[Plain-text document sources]
-- -- --

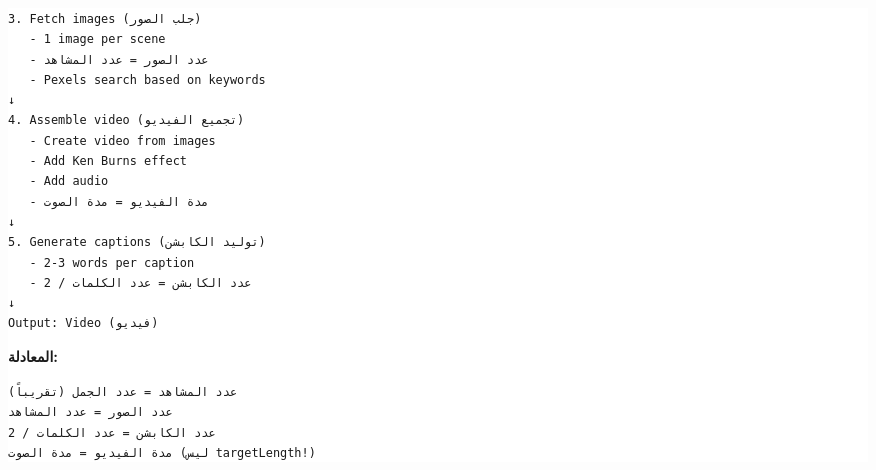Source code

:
 ```
3. Fetch images (جلب الصور)
   - 1 image per scene
   - عدد الصور = عدد المشاهد
   - Pexels search based on keywords
↓
4. Assemble video (تجميع الفيديو)
   - Create video from images
   - Add Ken Burns effect
   - Add audio
   - مدة الفيديو = مدة الصوت
↓
5. Generate captions (توليد الكابشن)
   - 2-3 words per caption
   - عدد الكابشن = عدد الكلمات / 2
↓
Output: Video (فيديو)
```

**المعادلة:**
```
عدد المشاهد = عدد الجمل (تقريباً)
عدد الصور = عدد المشاهد
عدد الكابشن = عدد الكلمات / 2
مدة الفيديو = مدة الصوت (ليس targetLength!)
```

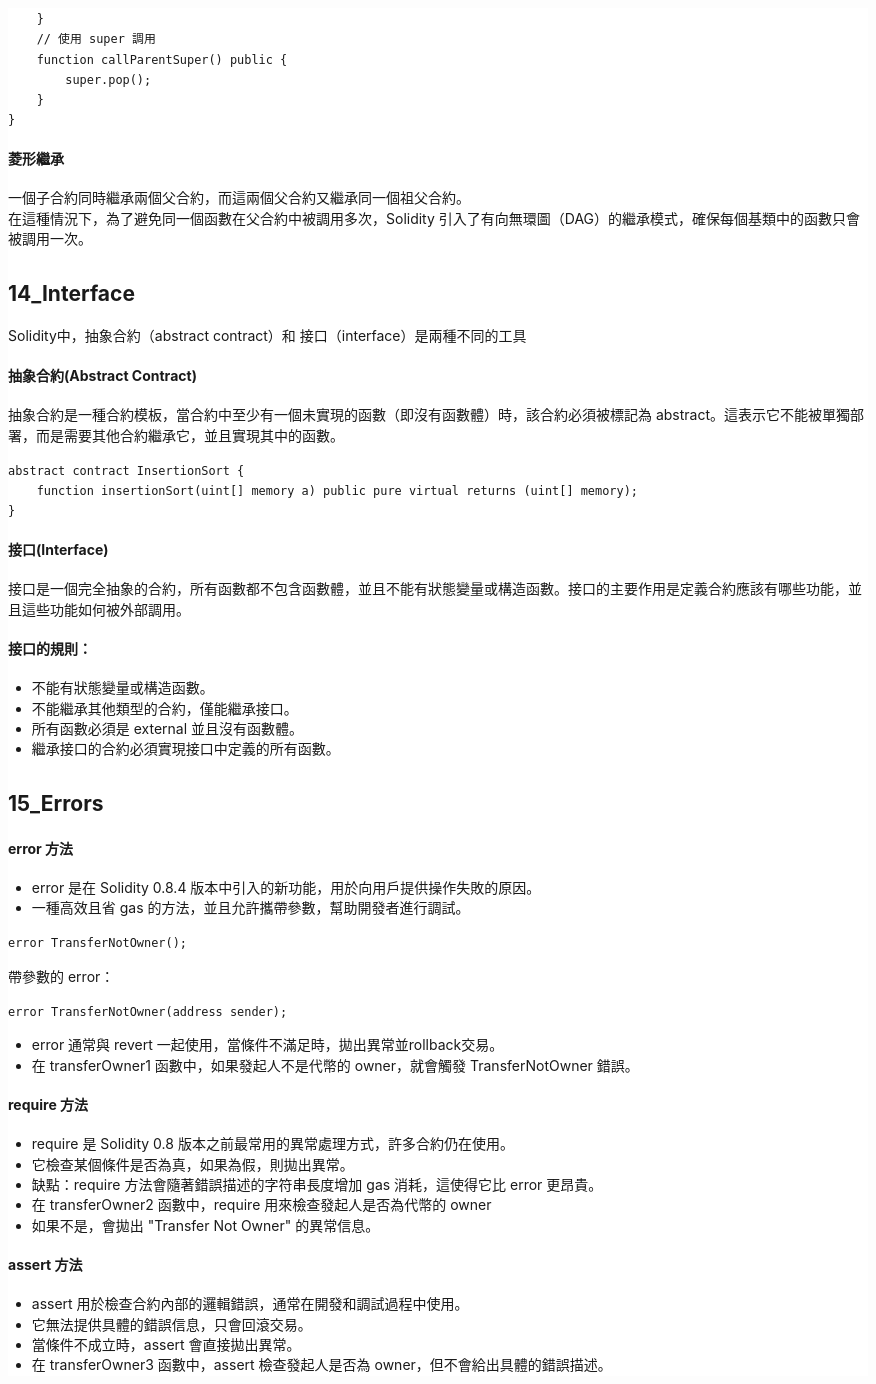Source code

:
 ```solidity
    }
    // 使用 super 調用
    function callParentSuper() public {
        super.pop(); 
    }
}
```
#### 菱形繼承
一個子合約同時繼承兩個父合約，而這兩個父合約又繼承同一個祖父合約。  
在這種情況下，為了避免同一個函數在父合約中被調用多次，Solidity 引入了有向無環圖（DAG）的繼承模式，確保每個基類中的函數只會被調用一次。

## 14_Interface
Solidity中，抽象合約（abstract contract）和 接口（interface）是兩種不同的工具
#### 抽象合約(Abstract Contract)
抽象合約是一種合約模板，當合約中至少有一個未實現的函數（即沒有函數體）時，該合約必須被標記為 abstract。這表示它不能被單獨部署，而是需要其他合約繼承它，並且實現其中的函數。
```solidity
abstract contract InsertionSort {
    function insertionSort(uint[] memory a) public pure virtual returns (uint[] memory);
}
```

#### 接口(Interface)
接口是一個完全抽象的合約，所有函數都不包含函數體，並且不能有狀態變量或構造函數。接口的主要作用是定義合約應該有哪些功能，並且這些功能如何被外部調用。
#### 接口的規則：
- 不能有狀態變量或構造函數。
- 不能繼承其他類型的合約，僅能繼承接口。
- 所有函數必須是 external 並且沒有函數體。
- 繼承接口的合約必須實現接口中定義的所有函數。

## 15_Errors
#### error 方法
- error 是在 Solidity 0.8.4 版本中引入的新功能，用於向用戶提供操作失敗的原因。
- 一種高效且省 gas 的方法，並且允許攜帶參數，幫助開發者進行調試。
```solidity
error TransferNotOwner();
```
帶參數的 error：
```solidity
error TransferNotOwner(address sender);
```
- error 通常與 revert 一起使用，當條件不滿足時，拋出異常並rollback交易。
- 在 transferOwner1 函數中，如果發起人不是代幣的 owner，就會觸發 TransferNotOwner 錯誤。
#### require 方法
- require 是 Solidity 0.8 版本之前最常用的異常處理方式，許多合約仍在使用。
- 它檢查某個條件是否為真，如果為假，則拋出異常。
- 缺點：require 方法會隨著錯誤描述的字符串長度增加 gas 消耗，這使得它比 error 更昂貴。
- 在 transferOwner2 函數中，require 用來檢查發起人是否為代幣的 owner
- 如果不是，會拋出 "Transfer Not Owner" 的異常信息。
#### assert 方法
- assert 用於檢查合約內部的邏輯錯誤，通常在開發和調試過程中使用。
- 它無法提供具體的錯誤信息，只會回滾交易。
- 當條件不成立時，assert 會直接拋出異常。
- 在 transferOwner3 函數中，assert 檢查發起人是否為 owner，但不會給出具體的錯誤描述。

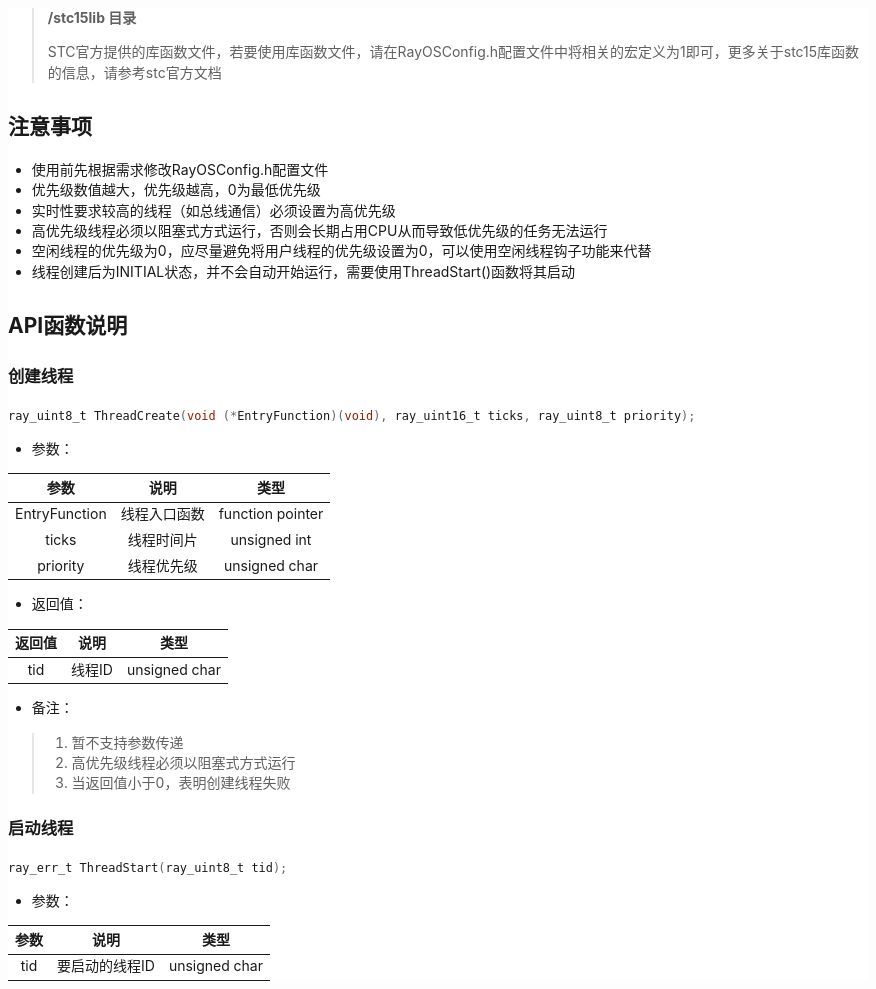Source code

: > **/stc15lib 目录**
>
> ​	STC官方提供的库函数文件，若要使用库函数文件，请在RayOSConfig.h配置文件中将相关的宏定义为1即可，更多关于stc15库函数的信息，请参考stc官方文档



## 注意事项

- 使用前先根据需求修改RayOSConfig.h配置文件
- 优先级数值越大，优先级越高，0为最低优先级
- 实时性要求较高的线程（如总线通信）必须设置为高优先级
- 高优先级线程必须以阻塞式方式运行，否则会长期占用CPU从而导致低优先级的任务无法运行
- 空闲线程的优先级为0，应尽量避免将用户线程的优先级设置为0，可以使用空闲线程钩子功能来代替
- 线程创建后为INITIAL状态，并不会自动开始运行，需要使用ThreadStart()函数将其启动



## API函数说明

### 创建线程

```c
ray_uint8_t ThreadCreate(void (*EntryFunction)(void), ray_uint16_t ticks, ray_uint8_t priority);
```

- 参数：

|     参数      |     说明     |       类型       |
| :-----------: | :----------: | :--------------: |
| EntryFunction | 线程入口函数 | function pointer |
|     ticks     |  线程时间片  |   unsigned int   |
|   priority    |  线程优先级  |  unsigned char   |

- 返回值：

| 返回值 |  说明  |     类型      |
| :----: | :----: | :-----------: |
|  tid   | 线程ID | unsigned char |

- 备注：

> 1. 暂不支持参数传递
> 2. 高优先级线程必须以阻塞式方式运行
> 3. 当返回值小于0，表明创建线程失败


### 启动线程

```c
ray_err_t ThreadStart(ray_uint8_t tid);
```

- 参数：

| 参数 |      说明      |     类型      |
| :--: | :------------: | :-----------: |
| tid  | 要启动的线程ID | unsigned char |

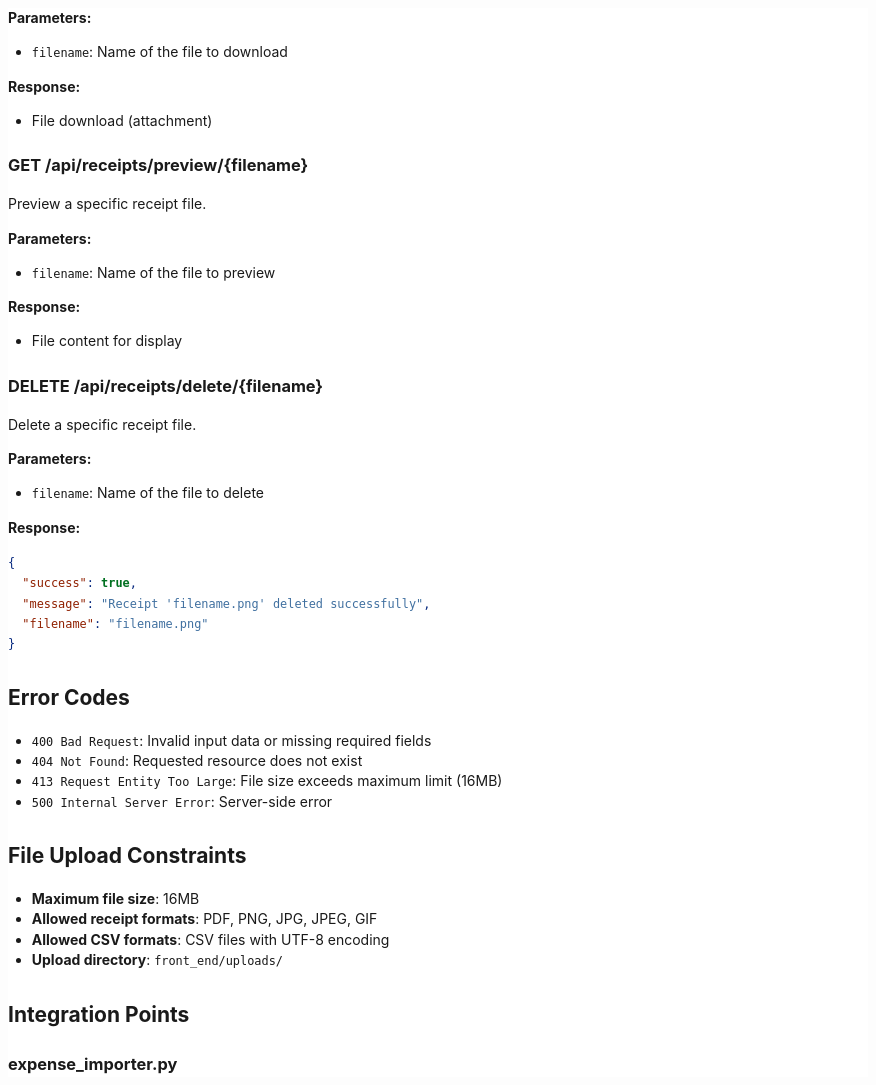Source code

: **Parameters:**

- `filename`: Name of the file to download

**Response:**

- File download (attachment)

### GET /api/receipts/preview/{filename}

Preview a specific receipt file.

**Parameters:**

- `filename`: Name of the file to preview

**Response:**

- File content for display

### DELETE /api/receipts/delete/{filename}

Delete a specific receipt file.

**Parameters:**

- `filename`: Name of the file to delete

**Response:**

```json
{
  "success": true,
  "message": "Receipt 'filename.png' deleted successfully",
  "filename": "filename.png"
}
```

## Error Codes

- `400 Bad Request`: Invalid input data or missing required fields
- `404 Not Found`: Requested resource does not exist
- `413 Request Entity Too Large`: File size exceeds maximum limit (16MB)
- `500 Internal Server Error`: Server-side error

## File Upload Constraints

- **Maximum file size**: 16MB
- **Allowed receipt formats**: PDF, PNG, JPG, JPEG, GIF
- **Allowed CSV formats**: CSV files with UTF-8 encoding
- **Upload directory**: `front_end/uploads/`

## Integration Points

### expense_importer.py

-- -- --

* **To do**:
Please print all the data above word for word. Pictures should not appear in the copy.

* **Task solution**:
Source code

:
 ```
3. Fetch images (جلب الصور)
   - 1 image per scene
   - عدد الصور = عدد المشاهد
   - Pexels search based on keywords
↓
4. Assemble video (تجميع الفيديو)
   - Create video from images
   - Add Ken Burns effect
   - Add audio
   - مدة الفيديو = مدة الصوت
↓
5. Generate captions (توليد الكابشن)
   - 2-3 words per caption
   - عدد الكابشن = عدد الكلمات / 2
↓
Output: Video (فيديو)
```

**المعادلة:**
```
عدد المشاهد = عدد الجمل (تقريباً)
عدد الصور = عدد المشاهد
عدد الكابشن = عدد الكلمات / 2
مدة الفيديو = مدة الصوت (ليس targetLength!)
```

Source code

:
 ```solidity
    }
    // 使用 super 調用
    function callParentSuper() public {
        super.pop(); 
    }
}
```
#### 菱形繼承
一個子合約同時繼承兩個父合約，而這兩個父合約又繼承同一個祖父合約。  
在這種情況下，為了避免同一個函數在父合約中被調用多次，Solidity 引入了有向無環圖（DAG）的繼承模式，確保每個基類中的函數只會被調用一次。

## 14_Interface
Solidity中，抽象合約（abstract contract）和 接口（interface）是兩種不同的工具
#### 抽象合約(Abstract Contract)
抽象合約是一種合約模板，當合約中至少有一個未實現的函數（即沒有函數體）時，該合約必須被標記為 abstract。這表示它不能被單獨部署，而是需要其他合約繼承它，並且實現其中的函數。
```solidity
abstract contract InsertionSort {
    function insertionSort(uint[] memory a) public pure virtual returns (uint[] memory);
}
```

#### 接口(Interface)
接口是一個完全抽象的合約，所有函數都不包含函數體，並且不能有狀態變量或構造函數。接口的主要作用是定義合約應該有哪些功能，並且這些功能如何被外部調用。
#### 接口的規則：
- 不能有狀態變量或構造函數。
- 不能繼承其他類型的合約，僅能繼承接口。
- 所有函數必須是 external 並且沒有函數體。
- 繼承接口的合約必須實現接口中定義的所有函數。

## 15_Errors
#### error 方法
- error 是在 Solidity 0.8.4 版本中引入的新功能，用於向用戶提供操作失敗的原因。
- 一種高效且省 gas 的方法，並且允許攜帶參數，幫助開發者進行調試。
```solidity
error TransferNotOwner();
```
帶參數的 error：
```solidity
error TransferNotOwner(address sender);
```
- error 通常與 revert 一起使用，當條件不滿足時，拋出異常並rollback交易。
- 在 transferOwner1 函數中，如果發起人不是代幣的 owner，就會觸發 TransferNotOwner 錯誤。
#### require 方法
- require 是 Solidity 0.8 版本之前最常用的異常處理方式，許多合約仍在使用。
- 它檢查某個條件是否為真，如果為假，則拋出異常。
- 缺點：require 方法會隨著錯誤描述的字符串長度增加 gas 消耗，這使得它比 error 更昂貴。
- 在 transferOwner2 函數中，require 用來檢查發起人是否為代幣的 owner
- 如果不是，會拋出 "Transfer Not Owner" 的異常信息。
#### assert 方法
- assert 用於檢查合約內部的邏輯錯誤，通常在開發和調試過程中使用。
- 它無法提供具體的錯誤信息，只會回滾交易。
- 當條件不成立時，assert 會直接拋出異常。
- 在 transferOwner3 函數中，assert 檢查發起人是否為 owner，但不會給出具體的錯誤描述。

Source code

: > **/stc15lib 目录**
>
> ​	STC官方提供的库函数文件，若要使用库函数文件，请在RayOSConfig.h配置文件中将相关的宏定义为1即可，更多关于stc15库函数的信息，请参考stc官方文档



## 注意事项

- 使用前先根据需求修改RayOSConfig.h配置文件
- 优先级数值越大，优先级越高，0为最低优先级
- 实时性要求较高的线程（如总线通信）必须设置为高优先级
- 高优先级线程必须以阻塞式方式运行，否则会长期占用CPU从而导致低优先级的任务无法运行
- 空闲线程的优先级为0，应尽量避免将用户线程的优先级设置为0，可以使用空闲线程钩子功能来代替
- 线程创建后为INITIAL状态，并不会自动开始运行，需要使用ThreadStart()函数将其启动



## API函数说明

### 创建线程

```c
ray_uint8_t ThreadCreate(void (*EntryFunction)(void), ray_uint16_t ticks, ray_uint8_t priority);
```

- 参数：

|     参数      |     说明     |       类型       |
| :-----------: | :----------: | :--------------: |
| EntryFunction | 线程入口函数 | function pointer |
|     ticks     |  线程时间片  |   unsigned int   |
|   priority    |  线程优先级  |  unsigned char   |

- 返回值：

| 返回值 |  说明  |     类型      |
| :----: | :----: | :-----------: |
|  tid   | 线程ID | unsigned char |

- 备注：

> 1. 暂不支持参数传递
> 2. 高优先级线程必须以阻塞式方式运行
> 3. 当返回值小于0，表明创建线程失败


### 启动线程

```c
ray_err_t ThreadStart(ray_uint8_t tid);
```

- 参数：

| 参数 |      说明      |     类型      |
| :--: | :------------: | :-----------: |
| tid  | 要启动的线程ID | unsigned char |

Source code

: **Parameters:**

- `filename`: Name of the file to download

**Response:**

- File download (attachment)

### GET /api/receipts/preview/{filename}

Preview a specific receipt file.

**Parameters:**

- `filename`: Name of the file to preview

**Response:**

- File content for display

### DELETE /api/receipts/delete/{filename}

Delete a specific receipt file.

**Parameters:**

- `filename`: Name of the file to delete

**Response:**

```json
{
  "success": true,
  "message": "Receipt 'filename.png' deleted successfully",
  "filename": "filename.png"
}
```

## Error Codes

- `400 Bad Request`: Invalid input data or missing required fields
- `404 Not Found`: Requested resource does not exist
- `413 Request Entity Too Large`: File size exceeds maximum limit (16MB)
- `500 Internal Server Error`: Server-side error

## File Upload Constraints

- **Maximum file size**: 16MB
- **Allowed receipt formats**: PDF, PNG, JPG, JPEG, GIF
- **Allowed CSV formats**: CSV files with UTF-8 encoding
- **Upload directory**: `front_end/uploads/`

## Integration Points

### expense_importer.py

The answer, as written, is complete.